This is a second part of series that gives some guidance for getting better compression results when handling images or videos
There are many tips and tricks that can be used to get better compression when handling images or videos. With better compression I mean in this context that one can get similar (or near similar) image quality, but use less bits (storage space) for it.
Warning, this post contains lots of image data!
This posts uses entropy reduction as one of those bit saving optimizations.
Entropy in this context means a measure of the “disorder” of a system. Since most compression schemes are allergic to randomness, one can improve compression by making content to have less entropy.
You can do all kinds of entropy reduction tricks for an image before compression and get better compression results.
Examples use statue photo that I have resized to 480x320 resolution before doing any other processing.
First the PNG versions (lossless compression chain)

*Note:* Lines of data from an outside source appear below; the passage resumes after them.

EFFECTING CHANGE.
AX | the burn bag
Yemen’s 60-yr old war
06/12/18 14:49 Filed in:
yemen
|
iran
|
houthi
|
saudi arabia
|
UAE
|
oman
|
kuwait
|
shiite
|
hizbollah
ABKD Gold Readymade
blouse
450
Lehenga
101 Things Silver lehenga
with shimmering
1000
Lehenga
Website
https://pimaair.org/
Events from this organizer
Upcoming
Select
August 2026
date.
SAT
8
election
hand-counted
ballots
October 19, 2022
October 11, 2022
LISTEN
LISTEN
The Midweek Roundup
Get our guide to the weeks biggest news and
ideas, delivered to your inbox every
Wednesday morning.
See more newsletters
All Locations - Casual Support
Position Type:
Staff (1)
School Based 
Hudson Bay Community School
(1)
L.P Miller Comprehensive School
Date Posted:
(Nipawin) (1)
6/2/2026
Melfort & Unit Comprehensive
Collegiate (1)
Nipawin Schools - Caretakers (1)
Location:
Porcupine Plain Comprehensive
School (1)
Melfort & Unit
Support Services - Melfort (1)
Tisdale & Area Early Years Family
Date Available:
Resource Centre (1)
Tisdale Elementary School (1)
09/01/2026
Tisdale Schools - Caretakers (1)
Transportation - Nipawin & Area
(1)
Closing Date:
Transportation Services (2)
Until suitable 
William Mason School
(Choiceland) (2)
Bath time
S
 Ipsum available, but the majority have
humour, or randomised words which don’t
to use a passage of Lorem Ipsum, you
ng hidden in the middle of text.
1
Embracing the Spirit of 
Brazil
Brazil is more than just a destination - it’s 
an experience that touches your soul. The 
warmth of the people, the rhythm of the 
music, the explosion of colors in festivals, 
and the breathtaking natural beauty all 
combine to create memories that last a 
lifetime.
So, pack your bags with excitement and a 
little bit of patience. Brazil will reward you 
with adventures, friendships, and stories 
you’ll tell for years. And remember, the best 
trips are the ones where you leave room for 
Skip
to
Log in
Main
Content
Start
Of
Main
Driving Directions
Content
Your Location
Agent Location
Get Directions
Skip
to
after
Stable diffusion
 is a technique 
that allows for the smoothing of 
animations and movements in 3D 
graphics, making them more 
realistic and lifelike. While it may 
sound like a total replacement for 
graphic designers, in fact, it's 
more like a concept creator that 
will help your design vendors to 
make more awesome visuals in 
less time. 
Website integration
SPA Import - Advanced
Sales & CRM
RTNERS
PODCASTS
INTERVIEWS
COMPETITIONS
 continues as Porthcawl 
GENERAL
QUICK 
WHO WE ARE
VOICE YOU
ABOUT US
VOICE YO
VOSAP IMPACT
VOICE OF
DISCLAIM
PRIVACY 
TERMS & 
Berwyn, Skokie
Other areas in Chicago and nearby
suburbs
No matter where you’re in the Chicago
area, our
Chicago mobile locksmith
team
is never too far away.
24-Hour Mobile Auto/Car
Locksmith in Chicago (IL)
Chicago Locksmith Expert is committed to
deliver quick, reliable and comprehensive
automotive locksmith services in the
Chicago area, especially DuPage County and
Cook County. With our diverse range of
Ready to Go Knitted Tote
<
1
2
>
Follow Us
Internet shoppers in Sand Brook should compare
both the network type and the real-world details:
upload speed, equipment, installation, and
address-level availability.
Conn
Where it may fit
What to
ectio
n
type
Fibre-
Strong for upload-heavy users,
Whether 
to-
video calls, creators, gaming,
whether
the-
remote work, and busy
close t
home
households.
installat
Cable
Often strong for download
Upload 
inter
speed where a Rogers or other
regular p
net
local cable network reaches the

|Original (333 121 bytes)|
|Partial blur (316 408 bytes)|
|Reduced colors with dithering (98 017 bytes)|
|Reduced colors no dithering (89 786 bytes)|
Then the JPG versions, quality 90 (lossy compression chain)
|Original (41 426 bytes)|
|Partial blur (34 257 bytes)|
|Reduced colors with dithering (42 815 bytes)|
|Reduced colors no dithering (42 363 bytes)|
As you can see from above tables, the entropy reduction tricks have different kind of results based on compression method. Color reduction (from 24 bit colors to 8 bit colors) with dithering works wonderfully with lossless compression, but with lossy compression it just increases file size.
How can I apply these to my project
Most image editors and video editing tools offer easy shortcuts that one can use to blur images/videos.
Usually there are multiple blur options, and you should test them out to get the visual output you want. More blur usually means better compression.
Good target for partial blur filter are parts that have high amount of noise.
You can also manage blur during shooting/recording by focusing subjects in certain way. If your targets don’t move much during shooting/recording, you can pretest your gear and find good settings that you can use.
Color reduction is a common option in image editors but in many video editing tools it does not exist. Some programs allow you to select different dithering methods when doing color reduction, and they give different visual outputs, so test them out.
Why it works
Less noise means less entropy and therefore better compression. Blur reduces noise and also lessens the contrast which helps lossy compression methods since there will be less high frequency components in the image.
Color reduction (with dithering) works best with lossless compression since smaller color space is easier to compress. Dithering usually increases entropy but since the colorspace is reduced, entropy increase is usually minimal when color space stays reasonable.